# Welke progs zijn een must?

## Von Gils

Hey iedereen,

Ik heb net men eerste stage1 achter de rug (/me is a n00b) en alles loopt vlotjes. Maar nu wou ik graag het volgende weten:

Welke progs zou ik moeten installeren?

Ik surf, check mail, msn, zie dvd's, en speel games.

groeten Von Gils

----------

## progster

er zijn zo al veel threads op het forum (nu ff geen zin om te zoeken, maar het topic noemt top ten apps ofzo).

Iig wat ik gebruik:

"desktop":fluxbox

browser:firefox 0.8 (gebaseerd op mozilla)

mail: sylpheed-claws 

msn: amsn (indien je meerdere protocols gebruikt kan ik gaim aanraden!)

dvd's:ogle

games:ET, quake 3, ut2004, tuxracer  :Smile: 

music: xmms

video: mplayer

editor:gvim

cd's schrijven:eroaster

zowat alles waar ik op de moment op kan komen...

~Progster

----------

## Von Gils

Bedankt, nu hebbek een idee over wat ik kan emergen.

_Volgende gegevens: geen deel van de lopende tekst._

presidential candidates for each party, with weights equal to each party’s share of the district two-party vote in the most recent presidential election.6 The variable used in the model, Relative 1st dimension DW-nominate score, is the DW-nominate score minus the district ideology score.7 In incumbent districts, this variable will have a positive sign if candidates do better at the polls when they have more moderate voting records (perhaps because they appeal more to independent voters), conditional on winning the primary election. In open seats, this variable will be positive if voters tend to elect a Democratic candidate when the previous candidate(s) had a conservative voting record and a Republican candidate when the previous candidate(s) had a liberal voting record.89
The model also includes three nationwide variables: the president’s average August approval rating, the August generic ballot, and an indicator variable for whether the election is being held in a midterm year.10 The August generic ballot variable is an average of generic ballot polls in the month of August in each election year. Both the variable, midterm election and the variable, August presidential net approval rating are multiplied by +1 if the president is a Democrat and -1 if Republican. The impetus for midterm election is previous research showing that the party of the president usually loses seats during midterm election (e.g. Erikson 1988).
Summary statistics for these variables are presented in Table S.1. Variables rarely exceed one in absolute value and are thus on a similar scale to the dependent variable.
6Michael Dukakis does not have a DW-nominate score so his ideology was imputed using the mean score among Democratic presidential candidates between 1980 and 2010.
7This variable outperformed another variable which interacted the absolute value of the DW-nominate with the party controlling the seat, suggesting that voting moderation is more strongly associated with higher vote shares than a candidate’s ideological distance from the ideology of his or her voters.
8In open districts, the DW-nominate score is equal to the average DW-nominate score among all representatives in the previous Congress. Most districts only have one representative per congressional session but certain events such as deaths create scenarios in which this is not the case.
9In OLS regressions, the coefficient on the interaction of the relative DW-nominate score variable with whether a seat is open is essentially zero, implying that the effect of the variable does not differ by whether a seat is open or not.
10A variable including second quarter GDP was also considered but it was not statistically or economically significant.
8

 ET is echt een vet spel trouwens

groeten Von Gils

----------

## Heliode

Voor MSN zou ik Kopete gebruiken. Gebruik het nou een tijdje en ben er heel tevreden over. Voordeel ten opzichte van Gaim is dat Kopete MSN 6 functies heeft zoals het weergeven van user-icons (zowel van jou als van anderen) en het versturen van 'custom' emoticons.

zou kunnen dat amsn dit ook wel doet, maar dat weet ik niet want die heb ik nog nooit gebruikt   :Razz: 

By the way; ik hoor soms zo hier en daar iets over firefox... heeft dat nog voordelen ten opzichte van Mozilla? (ik gebruik voor internet browsen vooral Konqueror en soms Mozilla voor flash pagina's.)

----------

## Kerie

 *Heliode wrote:*   

> Voor MSN zou ik Kopete gebruiken. Gebruik het nou een tijdje en ben er heel tevreden over. Voordeel ten opzichte van Gaim is dat Kopete MSN 6 functies heeft zoals het weergeven van user-icons (zowel van jou als van anderen) en het versturen van 'custom' emoticons.
> 
> zou kunnen dat amsn dit ook wel doet, maar dat weet ik niet want die heb ik nog nooit gebruikt  

 

Dit doet amsn inderdaad ook, ben ondertussen ongeveer een half jaar gebruiker van amsn, tot grote tevredenheid  :Smile: , wel jammer dat deze nog geen ondersteuning heeft voor audio- en webcam gesprekken. Hoe zit dit bij Kopete?

Verder gebruik ik de volgende programma's:

Audio: XMMS

Browser: Opera 7.50

Mail: Ximian evolution

video: mplayer

desktop: Gnome, xfce, fluxbox

editor: vi (en als webeditor bluefish)

office: OpenOffice 1.1.1

cd's bakken: k3b

----------

## progster

firefox is eigenlijk een stripped down versie van mozilla met een aantal patches, maar is nog niet echt stable en kan afentoe wel een beetje raar doen. Maar het is (nr mijn persoonlijke ervaring) wel de snelste browser onder linux

----------

## Rainmaker

firefox is sneller dan mozilla, omdat het geen mailclient / newsclient e.d. ingebouwd heeft...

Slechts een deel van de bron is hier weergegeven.